Apple has recently dropped over 20% from its high. I think the reason for the fall is mainly coming from the fear of competition from other big players such as Samsung. I do admit that I'm not really familiar with their products but it does seem that products such as S3 are getting very popular.
If you had read my previous post, you will notice that my portfolio mainly just focuses on the IT retailing sector which I believe still has a lot of growth potential. The young are using technology more often and the old are learning how to use it too, nowadays when I take the bus or the train, I see so many people sliding around and using their smartphones or tablets.
I think my current positions in starhub and challenger serves very well in capturing profits from this area. However I'm currently mainly just focusing on the down stream, which is the final sale of the products to retail customers. Upstream would be the design and production of the products. If I were to take a position on lets say Samsung and Apple, I'll be better positioned to capture both the upstream and downstream profits. I would avoid the midstream which is distribution as I feel I am quite weak in analyzing companies in such areas.
Lets look at apple's numbers. First of all, my most important return on equity, apple delivers an amazing 40%, definitely a lot more then the 20% that I usually look for. Profit margins stays at over 25% and I do believe they will have no problems maintaining it above 20%, apple is a premium product with a very strong branding, I think they should be able to have strong pricing power. Lastly looking at their balance sheet, they are net cash with a war chest of 29 billion in cash against a market cap of 490 billion, so when we buy the shares about 6% of it is all cash which is a big cushion against any shocks.

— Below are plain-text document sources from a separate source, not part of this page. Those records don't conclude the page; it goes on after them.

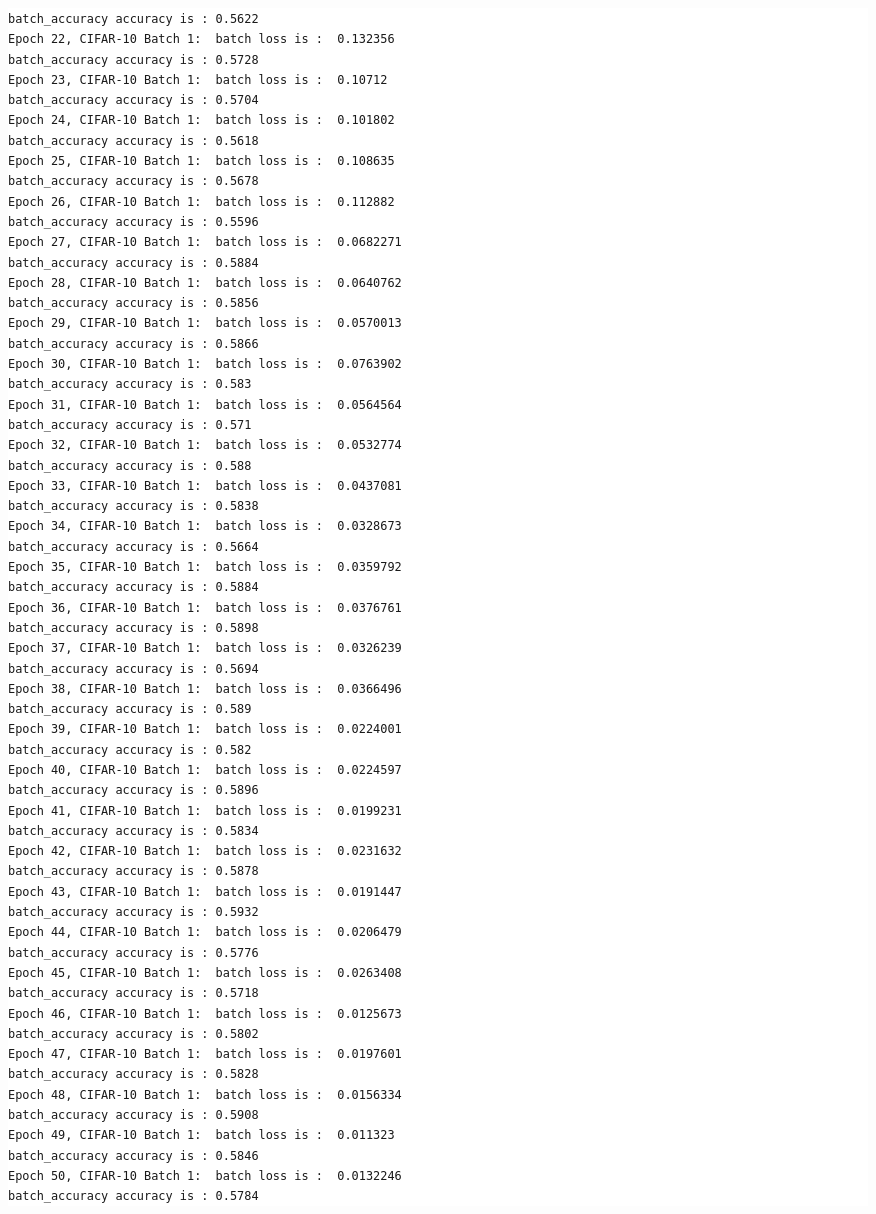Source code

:     batch_accuracy accuracy is : 0.5622
    Epoch 22, CIFAR-10 Batch 1:  batch loss is :  0.132356
    batch_accuracy accuracy is : 0.5728
    Epoch 23, CIFAR-10 Batch 1:  batch loss is :  0.10712
    batch_accuracy accuracy is : 0.5704
    Epoch 24, CIFAR-10 Batch 1:  batch loss is :  0.101802
    batch_accuracy accuracy is : 0.5618
    Epoch 25, CIFAR-10 Batch 1:  batch loss is :  0.108635
    batch_accuracy accuracy is : 0.5678
    Epoch 26, CIFAR-10 Batch 1:  batch loss is :  0.112882
    batch_accuracy accuracy is : 0.5596
    Epoch 27, CIFAR-10 Batch 1:  batch loss is :  0.0682271
    batch_accuracy accuracy is : 0.5884
    Epoch 28, CIFAR-10 Batch 1:  batch loss is :  0.0640762
    batch_accuracy accuracy is : 0.5856
    Epoch 29, CIFAR-10 Batch 1:  batch loss is :  0.0570013
    batch_accuracy accuracy is : 0.5866
    Epoch 30, CIFAR-10 Batch 1:  batch loss is :  0.0763902
    batch_accuracy accuracy is : 0.583
    Epoch 31, CIFAR-10 Batch 1:  batch loss is :  0.0564564
    batch_accuracy accuracy is : 0.571
    Epoch 32, CIFAR-10 Batch 1:  batch loss is :  0.0532774
    batch_accuracy accuracy is : 0.588
    Epoch 33, CIFAR-10 Batch 1:  batch loss is :  0.0437081
    batch_accuracy accuracy is : 0.5838
    Epoch 34, CIFAR-10 Batch 1:  batch loss is :  0.0328673
    batch_accuracy accuracy is : 0.5664
    Epoch 35, CIFAR-10 Batch 1:  batch loss is :  0.0359792
    batch_accuracy accuracy is : 0.5884
    Epoch 36, CIFAR-10 Batch 1:  batch loss is :  0.0376761
    batch_accuracy accuracy is : 0.5898
    Epoch 37, CIFAR-10 Batch 1:  batch loss is :  0.0326239
    batch_accuracy accuracy is : 0.5694
    Epoch 38, CIFAR-10 Batch 1:  batch loss is :  0.0366496
    batch_accuracy accuracy is : 0.589
    Epoch 39, CIFAR-10 Batch 1:  batch loss is :  0.0224001
    batch_accuracy accuracy is : 0.582
    Epoch 40, CIFAR-10 Batch 1:  batch loss is :  0.0224597
    batch_accuracy accuracy is : 0.5896
    Epoch 41, CIFAR-10 Batch 1:  batch loss is :  0.0199231
    batch_accuracy accuracy is : 0.5834
    Epoch 42, CIFAR-10 Batch 1:  batch loss is :  0.0231632
    batch_accuracy accuracy is : 0.5878
    Epoch 43, CIFAR-10 Batch 1:  batch loss is :  0.0191447
    batch_accuracy accuracy is : 0.5932
    Epoch 44, CIFAR-10 Batch 1:  batch loss is :  0.0206479
    batch_accuracy accuracy is : 0.5776
    Epoch 45, CIFAR-10 Batch 1:  batch loss is :  0.0263408
    batch_accuracy accuracy is : 0.5718
    Epoch 46, CIFAR-10 Batch 1:  batch loss is :  0.0125673
    batch_accuracy accuracy is : 0.5802
    Epoch 47, CIFAR-10 Batch 1:  batch loss is :  0.0197601
    batch_accuracy accuracy is : 0.5828
    Epoch 48, CIFAR-10 Batch 1:  batch loss is :  0.0156334
    batch_accuracy accuracy is : 0.5908
    Epoch 49, CIFAR-10 Batch 1:  batch loss is :  0.011323
    batch_accuracy accuracy is : 0.5846
    Epoch 50, CIFAR-10 Batch 1:  batch loss is :  0.0132246
    batch_accuracy accuracy is : 0.5784
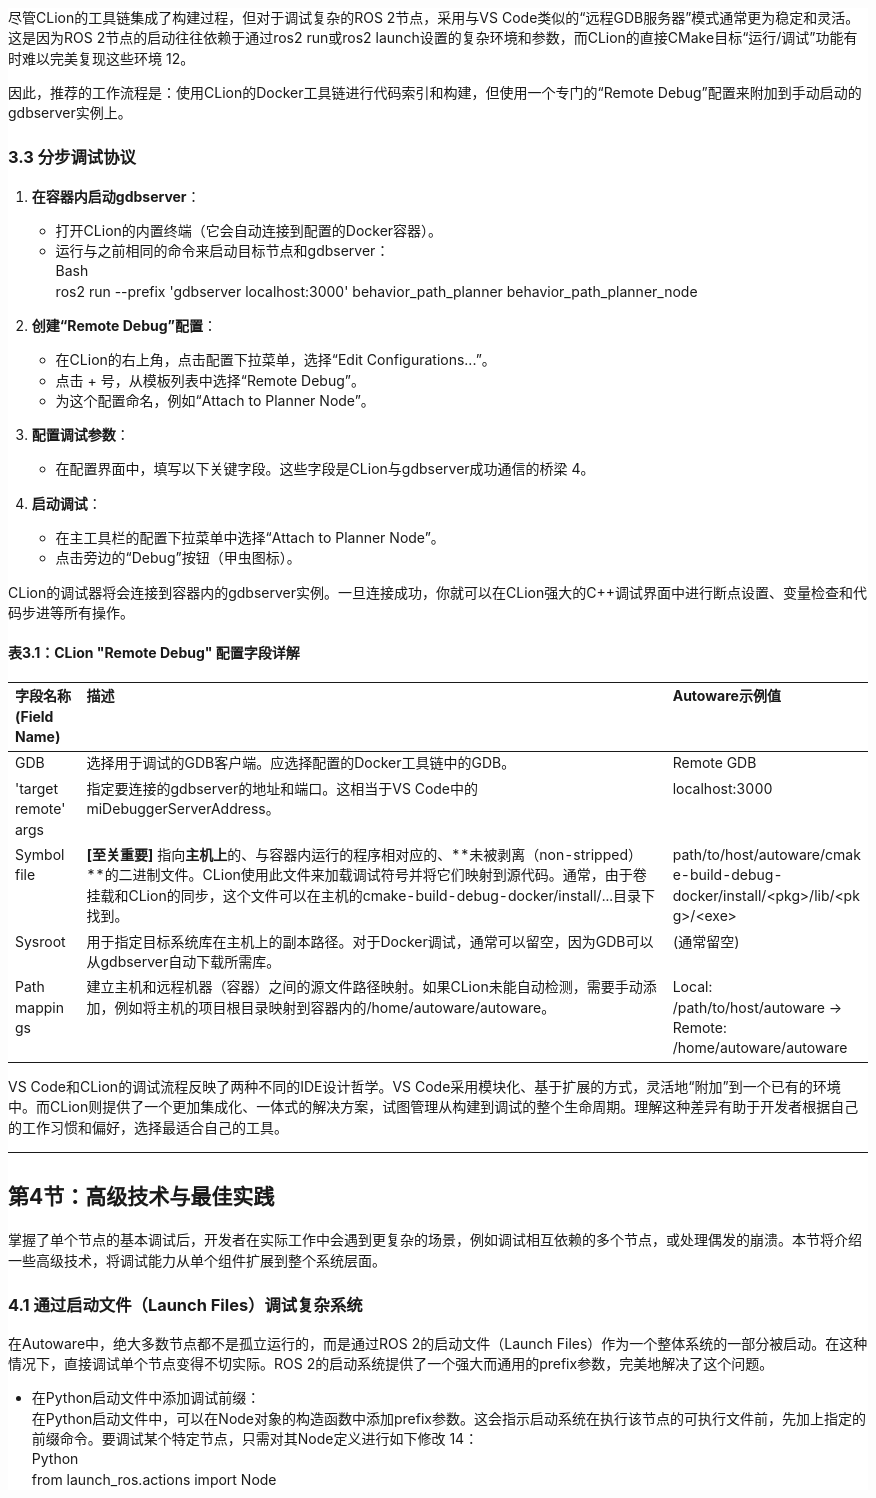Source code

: 尽管CLion的工具链集成了构建过程，但对于调试复杂的ROS 2节点，采用与VS Code类似的“远程GDB服务器”模式通常更为稳定和灵活。这是因为ROS 2节点的启动往往依赖于通过ros2 run或ros2 launch设置的复杂环境和参数，而CLion的直接CMake目标“运行/调试”功能有时难以完美复现这些环境 12。

因此，推荐的工作流程是：使用CLion的Docker工具链进行代码索引和构建，但使用一个专门的“Remote Debug”配置来附加到手动启动的gdbserver实例上。

### **3.3 分步调试协议**

1. **在容器内启动gdbserver**：  
   * 打开CLion的内置终端（它会自动连接到配置的Docker容器）。  
   * 运行与之前相同的命令来启动目标节点和gdbserver：  
     Bash  
     ros2 run \--prefix 'gdbserver localhost:3000' behavior\_path\_planner behavior\_path\_planner\_node

2. **创建“Remote Debug”配置**：  
   * 在CLion的右上角，点击配置下拉菜单，选择“Edit Configurations...”。  
   * 点击 \+ 号，从模板列表中选择“Remote Debug”。  
   * 为这个配置命名，例如“Attach to Planner Node”。  
3. **配置调试参数**：  
   * 在配置界面中，填写以下关键字段。这些字段是CLion与gdbserver成功通信的桥梁 4。  
4. **启动调试**：  
   * 在主工具栏的配置下拉菜单中选择“Attach to Planner Node”。  
   * 点击旁边的“Debug”按钮（甲虫图标）。

CLion的调试器将会连接到容器内的gdbserver实例。一旦连接成功，你就可以在CLion强大的C++调试界面中进行断点设置、变量检查和代码步进等所有操作。

#### **表3.1：CLion "Remote Debug" 配置字段详解**

| 字段名称 (Field Name) | 描述 | Autoware示例值 |
| :---- | :---- | :---- |
| GDB | 选择用于调试的GDB客户端。应选择配置的Docker工具链中的GDB。 | Remote GDB |
| 'target remote' args | 指定要连接的gdbserver的地址和端口。这相当于VS Code中的miDebuggerServerAddress。 | localhost:3000 |
| Symbol file | **\[至关重要\]** 指向**主机上**的、与容器内运行的程序相对应的、\*\*未被剥离（non-stripped）\*\*的二进制文件。CLion使用此文件来加载调试符号并将它们映射到源代码。通常，由于卷挂载和CLion的同步，这个文件可以在主机的cmake-build-debug-docker/install/...目录下找到。 | path/to/host/autoware/cmake-build-debug-docker/install/\<pkg\>/lib/\<pkg\>/\<exe\> |
| Sysroot | 用于指定目标系统库在主机上的副本路径。对于Docker调试，通常可以留空，因为GDB可以从gdbserver自动下载所需库。 | (通常留空) |
| Path mappings | 建立主机和远程机器（容器）之间的源文件路径映射。如果CLion未能自动检测，需要手动添加，例如将主机的项目根目录映射到容器内的/home/autoware/autoware。 | Local: /path/to/host/autoware \-\> Remote: /home/autoware/autoware |

VS Code和CLion的调试流程反映了两种不同的IDE设计哲学。VS Code采用模块化、基于扩展的方式，灵活地“附加”到一个已有的环境中。而CLion则提供了一个更加集成化、一体式的解决方案，试图管理从构建到调试的整个生命周期。理解这种差异有助于开发者根据自己的工作习惯和偏好，选择最适合自己的工具。

---

## **第4节：高级技术与最佳实践**

掌握了单个节点的基本调试后，开发者在实际工作中会遇到更复杂的场景，例如调试相互依赖的多个节点，或处理偶发的崩溃。本节将介绍一些高级技术，将调试能力从单个组件扩展到整个系统层面。

### **4.1 通过启动文件（Launch Files）调试复杂系统**

在Autoware中，绝大多数节点都不是孤立运行的，而是通过ROS 2的启动文件（Launch Files）作为一个整体系统的一部分被启动。在这种情况下，直接调试单个节点变得不切实际。ROS 2的启动系统提供了一个强大而通用的prefix参数，完美地解决了这个问题。

* 在Python启动文件中添加调试前缀：  
  在Python启动文件中，可以在Node对象的构造函数中添加prefix参数。这会指示启动系统在执行该节点的可执行文件前，先加上指定的前缀命令。要调试某个特定节点，只需对其Node定义进行如下修改 14：  
  Python  
  from launch\_ros.actions import Node

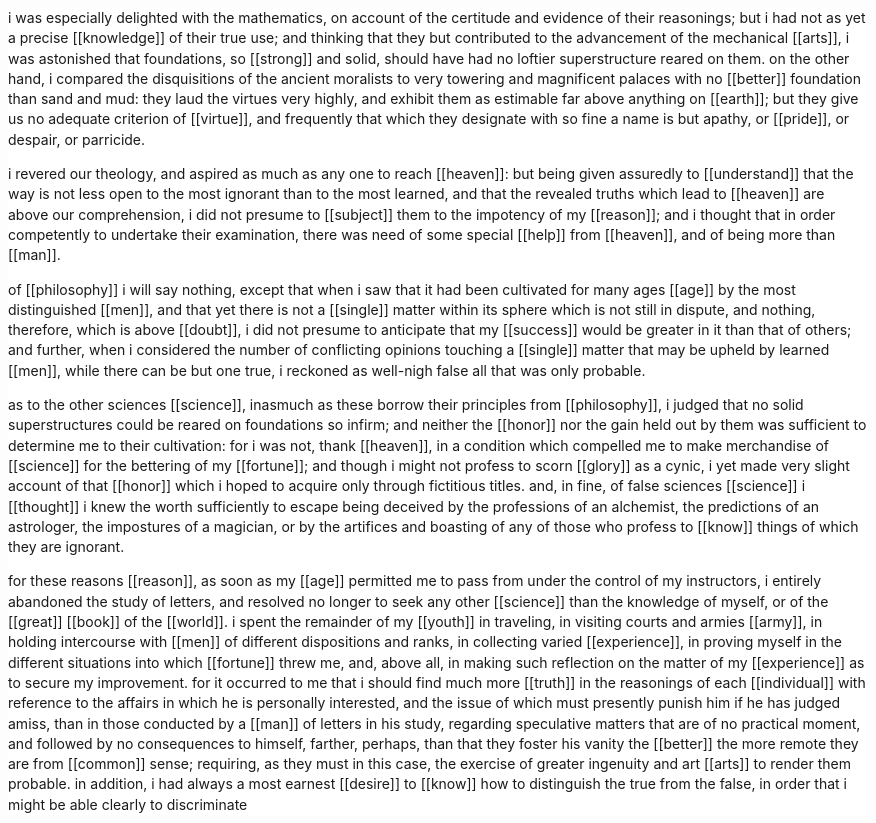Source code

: i was especially delighted with the mathematics, on account of the
certitude and evidence of their reasonings;  but i had not as yet a
precise [[knowledge]] of their true use; and thinking that they but
contributed to the advancement of the mechanical [[arts]], i was astonished
that foundations, so [[strong]] and solid, should have had no loftier
superstructure reared on them.  on the other hand, i compared the
disquisitions of the ancient moralists to very towering and magnificent
palaces with no [[better]] foundation than sand and mud:  they laud the
virtues very highly, and exhibit them as estimable far above anything
on [[earth]]; but they give us no adequate criterion of [[virtue]], and
frequently that which they designate with so fine a name is but apathy,
or [[pride]], or despair, or parricide.

i revered our theology, and aspired as much as any one to reach [[heaven]]:
but being given assuredly to [[understand]] that the way is not less open
to the most ignorant than to the most learned, and that the revealed
truths which lead to [[heaven]] are above our comprehension, i did not
presume to [[subject]] them to the impotency of my [[reason]]; and i thought
that in order competently to undertake their examination, there was
need of some special [[help]] from [[heaven]], and of being more than [[man]].

of [[philosophy]] i will say nothing, except that when i saw that it had
been cultivated for many ages [[age]] by the most distinguished [[men]], and that
yet there is not a [[single]] matter within its sphere which is not still
in dispute, and nothing, therefore, which is above [[doubt]], i did not
presume to anticipate that my [[success]] would be greater in it than that
of others; and further, when i considered the number of conflicting
opinions touching a [[single]] matter that may be upheld by learned [[men]],
while there can be but one true, i reckoned as well-nigh false all that
was only probable.

as to the other sciences [[science]], inasmuch as these borrow their principles
from [[philosophy]], i judged that no solid superstructures could be reared
on foundations so infirm; and neither the [[honor]] nor the gain held out
by them was sufficient to determine me to their cultivation:  for i was
not, thank [[heaven]], in a condition which compelled me to make
merchandise of [[science]] for the bettering of my [[fortune]]; and though i
might not profess to scorn [[glory]] as a cynic, i yet made very slight
account of that [[honor]] which i hoped to acquire only through fictitious
titles.  and, in fine, of false sciences [[science]] i [[thought]] i knew the worth
sufficiently to escape being deceived by the professions of an
alchemist, the predictions of an astrologer, the impostures of a
magician, or by the artifices and boasting of any of those who profess
to [[know]] things of which they are ignorant.

for these reasons [[reason]], as soon as my [[age]] permitted me to pass from under
the control of my instructors, i entirely abandoned the study of
letters, and resolved no longer to seek any other [[science]] than the
knowledge of myself, or of the [[great]] [[book]] of the [[world]].  i spent the
remainder of my [[youth]] in traveling, in visiting courts and armies [[army]], in
holding intercourse with [[men]] of different dispositions and ranks, in
collecting varied [[experience]], in proving myself in the different
situations into which [[fortune]] threw me, and, above all, in making such
reflection on the matter of my [[experience]] as to secure my improvement.
for it occurred to me that i should find much more [[truth]] in the
reasonings of each [[individual]] with reference to the affairs in which he
is personally interested, and the issue of which must presently punish
him if he has judged amiss, than in those conducted by a [[man]] of letters
in his study, regarding speculative matters that are of no practical
moment, and followed by no consequences to himself, farther, perhaps,
than that they foster his vanity the [[better]] the more remote they are
from [[common]] sense; requiring, as they must in this case, the exercise
of greater ingenuity and art [[arts]] to render them probable.  in addition, i
had always a most earnest [[desire]] to [[know]] how to distinguish the true
from the false, in order that i might be able clearly to discriminate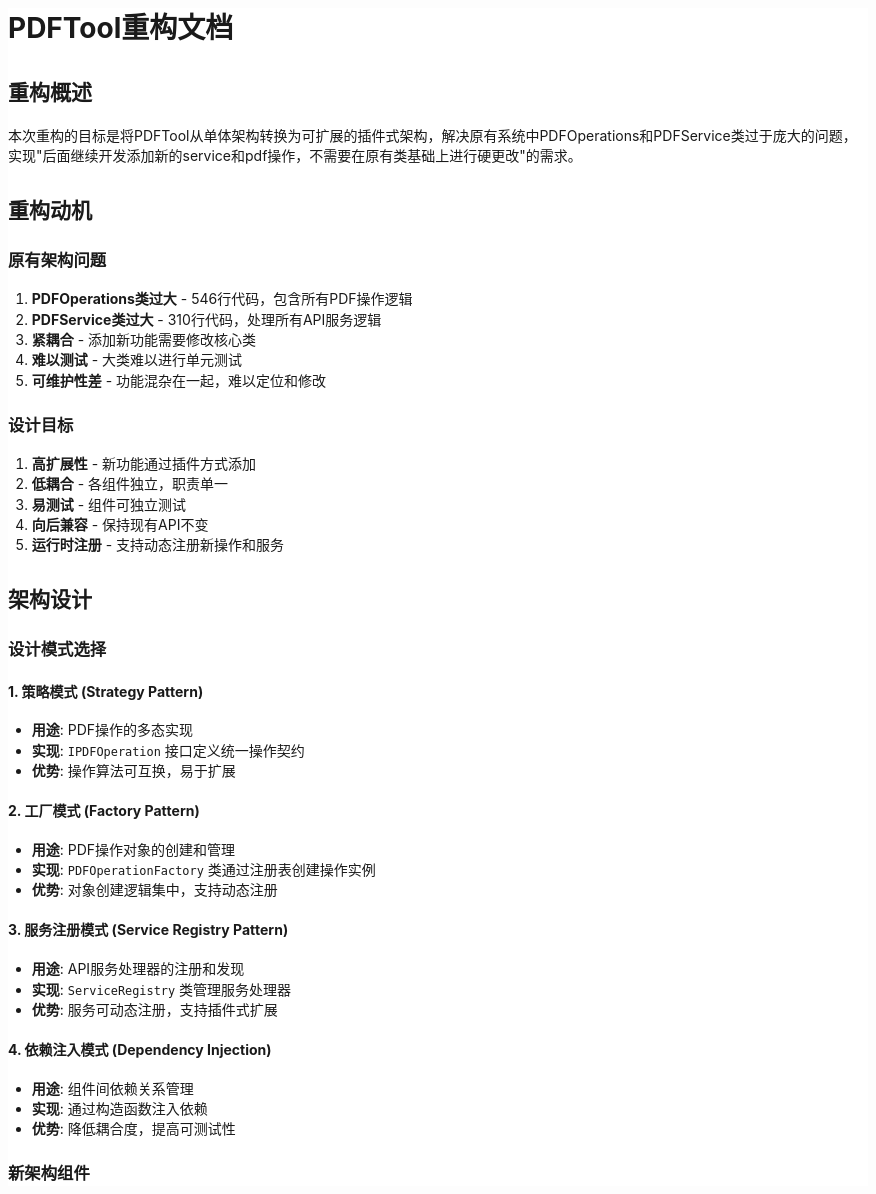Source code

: # PDFTool重构文档

## 重构概述

本次重构的目标是将PDFTool从单体架构转换为可扩展的插件式架构，解决原有系统中PDFOperations和PDFService类过于庞大的问题，实现"后面继续开发添加新的service和pdf操作，不需要在原有类基础上进行硬更改"的需求。

## 重构动机

### 原有架构问题
1. **PDFOperations类过大** - 546行代码，包含所有PDF操作逻辑
2. **PDFService类过大** - 310行代码，处理所有API服务逻辑
3. **紧耦合** - 添加新功能需要修改核心类
4. **难以测试** - 大类难以进行单元测试
5. **可维护性差** - 功能混杂在一起，难以定位和修改

### 设计目标
1. **高扩展性** - 新功能通过插件方式添加
2. **低耦合** - 各组件独立，职责单一
3. **易测试** - 组件可独立测试
4. **向后兼容** - 保持现有API不变
5. **运行时注册** - 支持动态注册新操作和服务

## 架构设计

### 设计模式选择

#### 1. 策略模式 (Strategy Pattern)
- **用途**: PDF操作的多态实现
- **实现**: `IPDFOperation` 接口定义统一操作契约
- **优势**: 操作算法可互换，易于扩展

#### 2. 工厂模式 (Factory Pattern)
- **用途**: PDF操作对象的创建和管理
- **实现**: `PDFOperationFactory` 类通过注册表创建操作实例
- **优势**: 对象创建逻辑集中，支持动态注册

#### 3. 服务注册模式 (Service Registry Pattern)
- **用途**: API服务处理器的注册和发现
- **实现**: `ServiceRegistry` 类管理服务处理器
- **优势**: 服务可动态注册，支持插件式扩展

#### 4. 依赖注入模式 (Dependency Injection)
- **用途**: 组件间依赖关系管理
- **实现**: 通过构造函数注入依赖
- **优势**: 降低耦合度，提高可测试性

### 新架构组件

I'm not in a big hurry to pick up apple shares but I'll be closely monitoring its news and share price. The ideal situation is an improvement in fundamentals with the stock price still remaining sideways or even better still another big dip in stock price. With a favorable situation I would definitely wanna pick it up at anything from PE 8 or less, as it is definitely more than enough margin of safety and makes up for it being a foreign stock.